• 1000 grit wet/dry sandpaper
• 1500 grit wet/dry sandpaper
• 2000 grit wet/dry sandpaper
• bucket of water with car wash soap
• paste or liquid polishing compound/scratch remover
• paste or liquid automotive wax (I used carnauba wax, but it doesn't have to be)
• 2 lint free polishing clothes
• microfiber cloth
• wax applicator pad
• first start by washing the headlight with soap and water to ensure there is no dirt which could cause problems during the sanding or polishing process
• if you would like, you can tape off the adjacent areas of the fender, bumper, hood, and grill to ensure they won't get damaged during the restoration process
• pre soak the sand paper
• pre soak the headlight surface
• depending on the severity of your lights will depend on which grit of sandpaper you start with first
• my lights were very faded, so I started out with 1000 grit sand paper
• apply medium pressure to the lens surface, removing a majority of the hazing or yellowish staining
• work evenly across this light to reduce the risk of causing any distortion
• use a rubber pad if needed to evenly sand the surface
• rinse sandpaper and lens surface when an excessive amount of sanding debris has built up
• once satisfied, you can now move onto 1500 grit sandpaper using the same process
• apply medium pressure, keep area well lubricated, rinse away any excessive sanding debris
• once satisfied again, move onto 2000 grit sandpaper and continue the same process
• ensure the area is well sanded with 2000 grit, rinse off the area removing any sanding debris
• using a polishing compound and a lint free cloth, apply the product to a cloth and work it into the surface
• if the compound dries, you can add a mist of water to help moisturize the product
• once satisfied with the polishing, you can now move onto a scratch remover compound
• wipe down or rinse the headlight removing any left over polishing compound
• using a new lint free cloth, apply the scratch remover to the cloth and work the product into the lens
• you can also apply a little water to the scratch remover compound to help moisturize the product
• once done with the scratch removing compound, rinse the area again
• ensure there is no water left over as this will affect applying a wax to the surface
• apply your choice of wax using a wax applicator pad
• work the wax into the surface, then allow it to haze over
• once hazed over, remove and polish using a microfiber cloth
• finally remove the tape
Frequently Asked Questions (FAQ):
How often to do I need to reapply the wax?
It is recommended that you apply the wax about twice a year, but this will be dependant on your climate and amount of driving. For harsher climates and large amounts of driving, I would recommend more than twice a year.
Where can I purchase the products shown in the video?
These products can be purchased at hardware stores, automotive parts suppliers, or online.
Will this process work on glass headlights?
No it will not.
How long will this process last for before my headlights become hazy again?

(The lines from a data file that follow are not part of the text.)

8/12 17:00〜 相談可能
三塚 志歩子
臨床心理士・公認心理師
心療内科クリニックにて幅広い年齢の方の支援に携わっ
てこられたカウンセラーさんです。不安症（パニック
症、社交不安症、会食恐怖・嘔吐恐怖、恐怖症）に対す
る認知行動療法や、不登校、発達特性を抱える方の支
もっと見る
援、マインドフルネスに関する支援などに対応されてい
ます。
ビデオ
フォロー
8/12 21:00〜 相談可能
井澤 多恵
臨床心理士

This procedure will last for easily a year depending on your quality of work, how harsh your climate is, and how much driving you do. During the ownership of my car I put on 100,000km in about a year, along with driving throughout both summer and winter. The headlights were still in excellent condition and in no need of any polishing.
Will this process remove the yellowing on my lenses?
Yes it will as long as the yellowing isn't on the inside of the lens.
Why do my headlights look worse?
You will need to spend more time with each step to achieve a highly polished surface. If done correctly, your headlights will be perfectly clear and look like new.
Can I use an electric buffer?
Of course you can, although you will have to be careful not to burn the plastic/acrylic lens.
Why did you use a buffer in your tutorial?
The reason for not using a buffer is that not everyone has access to a buffer. I wanted to demonstrate that anyone can do this without the use of any fancy or specialty tools.